Aggravating factors included statutory aggravating factors of violence against an intimate partner and Indigenous women, that the accused had been subject to an 810 peace bond prohibiting him from posessing or consuming alcohol at the time of these incidents, his criminal record for violence that included a history of domestic assault and the extreme violence displayed in the killing of Mercy. Some of the mitigating factors were the early guilty plea and the information about his difficult background with an abusive alcoholic father revealed in the Gladue report.
The judge accepted victim impact statements from the accused’s partner’s sister and maternal grandmother, who described the impact of hearing Mercy being brutally killed by their father. The judge referred to Chen paragraphs 33-35, and Carr as indications that sentencing in animal cruelty cases has shifted from six months imprisonment to 12 to 18 months in duration. Although the judge found the manner in which Mercy was killed to be extreme in brutality, particularly when the lasting impact it will have on the children is considered, there was no evidence that it was connected to the domestic violence component.

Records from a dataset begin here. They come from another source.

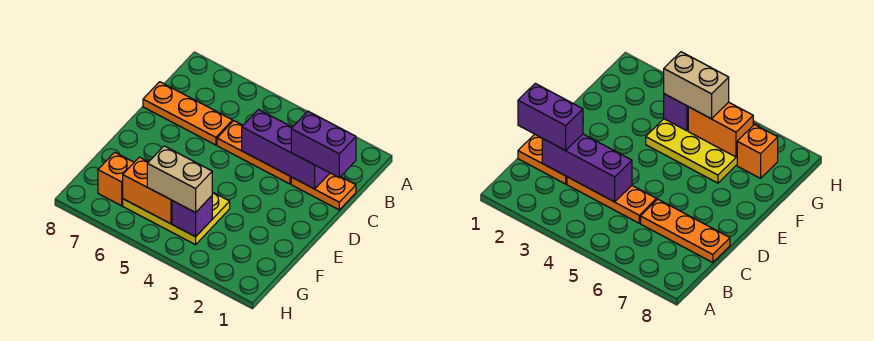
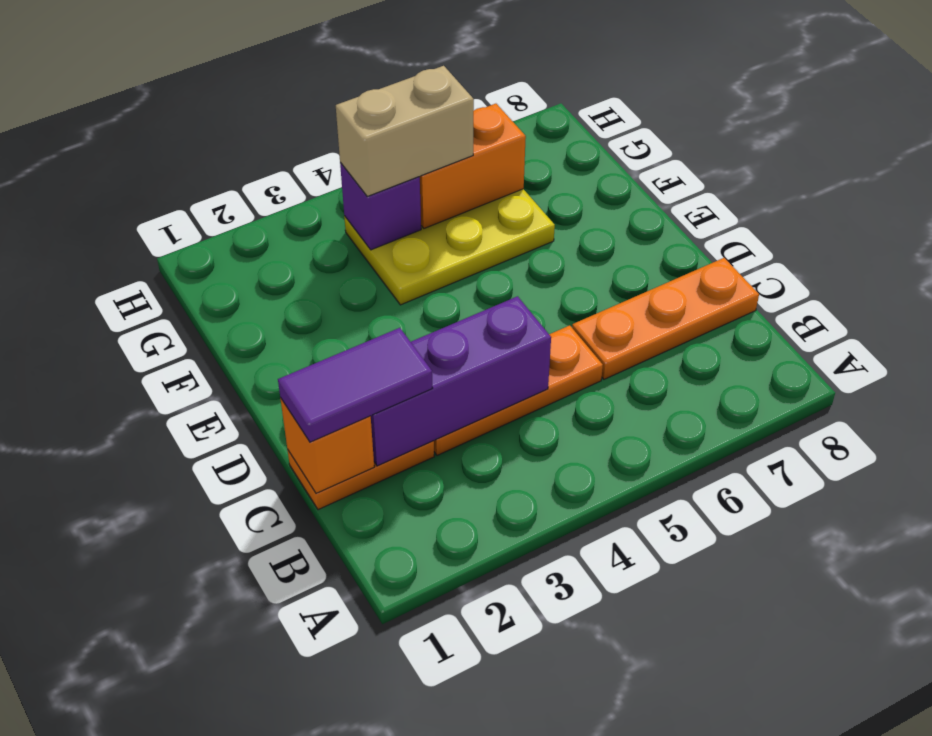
purple 1x2 brick [291,111,356,178] -> purple 1x2 tile [278,328,432,442]
orange 1x1 brick [98,152,134,206] -> orange 1x1 brick moved to [280,398,374,493]

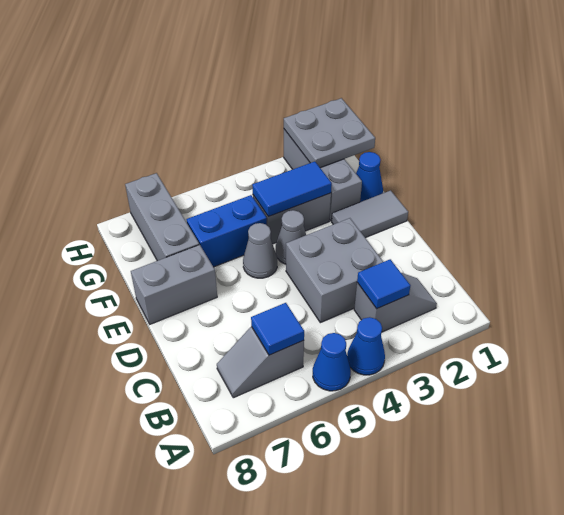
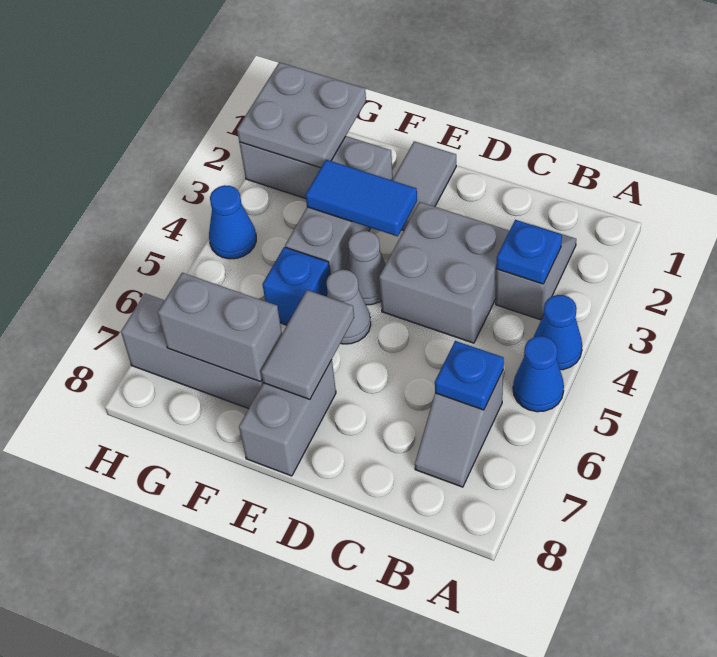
blue 1x1 tile [357,259,410,309] -> blue 1x1 plate [496,220,562,284]
blue 1x1 tile [251,303,304,355] -> blue 1x1 plate [435,341,504,410]
none -> grey 1x2 tile [261,290,354,399]
blue 1x1 cone [356,152,383,202] -> blue 1x1 cone moved to [209,185,256,259]
blue 1x2 tile [252,161,332,217] -> blue 1x2 tile turned to [306,160,417,236]
blue 1x2 brick [187,195,267,267] -> blue 1x1 brick [262,247,330,325]
none -> grey 1x2 brick [158,273,282,382]

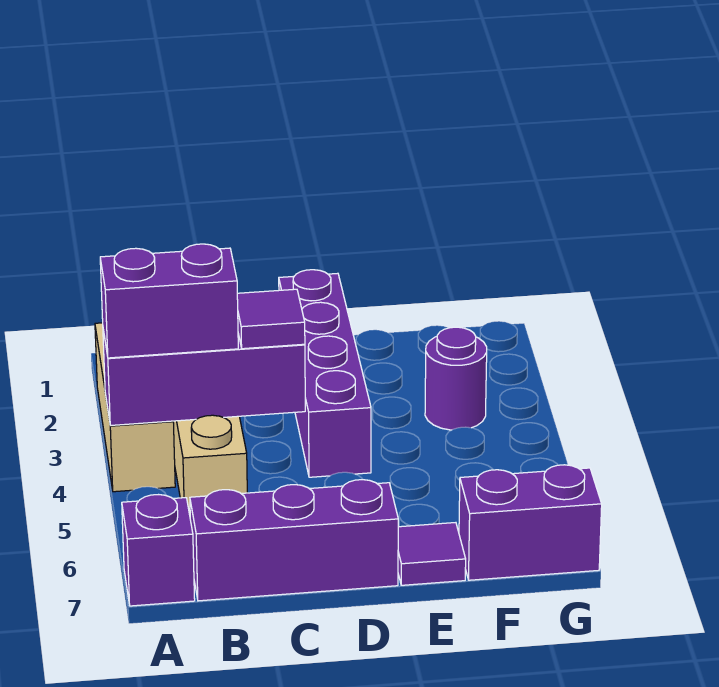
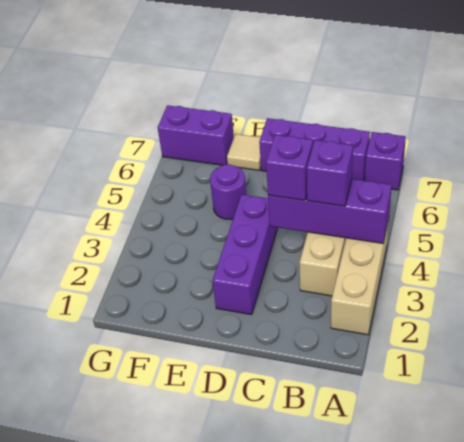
purple 1x2 brick [100,244,238,358] -> purple 1x1 brick [307,140,353,206]
purple 1x1 tile [237,289,305,349] -> purple 1x1 brick [266,135,313,200]
purple 1x4 brick [279,270,371,477] -> purple 1x3 brick [212,195,278,315]
purple 1x1 tile [398,523,466,585] -> tan 1x1 tile [227,134,261,170]
purple 1x1 round brick [425,327,487,430] -> purple 1x1 round brick moved to [210,164,246,220]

Nonethless, the judge accepted the Crown’s sentencing submissions regarding incarceration due to the extremely aggravating factors which necessitated denunciation and deterrence, imposing a 12-month jail sentence with credit for time in remand. They also imposed a 10-year weapons prohibition against firearms and knife possession subject to exemptions indicated in s 113, ancillary orders for DNA, and a 10-year animal prohibition order with the exception of the dog he owned with his mother who resided with her.